<<<<
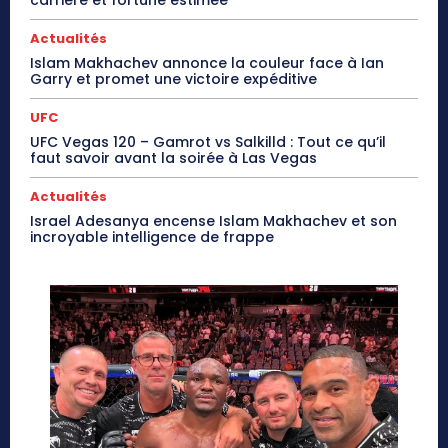
carrière et fortune estimée
Actualités
Islam Makhachev annonce la couleur face à Ian
Garry et promet une victoire expéditive
UFC
UFC Vegas 120 – Gamrot vs Salkilld : Tout ce qu’il
faut savoir avant la soirée à Las Vegas
Actualités
Israel Adesanya encense Islam Makhachev et son
incroyable intelligence de frappe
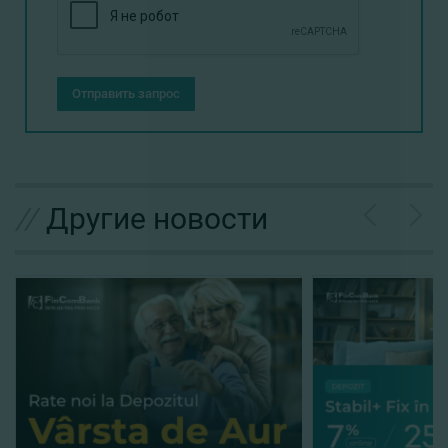
Отправить запрос
//
Другие новости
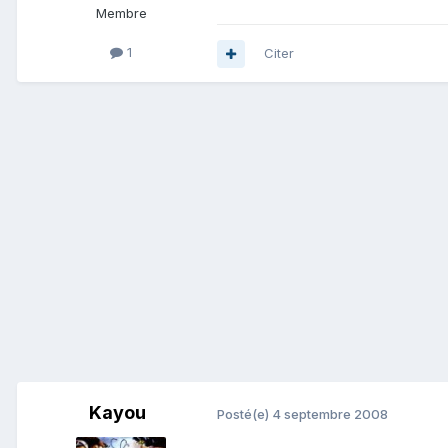
Membre
1
Citer
Kayou
Posté(e)
4 septembre 2008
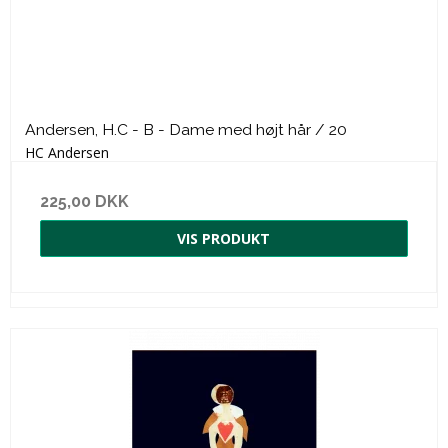
Andersen, H.C - B - Dame med højt hår / 20
HC Andersen
225,00 DKK
VIS PRODUKT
>>>>
Brief » Quote all the records verbatim, dropping any pictures from your copy.

Written answer »
carrière et fortune estimée
Actualités
Islam Makhachev annonce la couleur face à Ian
Garry et promet une victoire expéditive
UFC
UFC Vegas 120 – Gamrot vs Salkilld : Tout ce qu’il
faut savoir avant la soirée à Las Vegas
Actualités
Israel Adesanya encense Islam Makhachev et son
incroyable intelligence de frappe
Отправить запрос
//
Другие новости
Membre
1
Citer
Kayou
Posté(e)
4 septembre 2008
Andersen, H.C - B - Dame med højt hår / 20
HC Andersen
225,00 DKK
VIS PRODUKT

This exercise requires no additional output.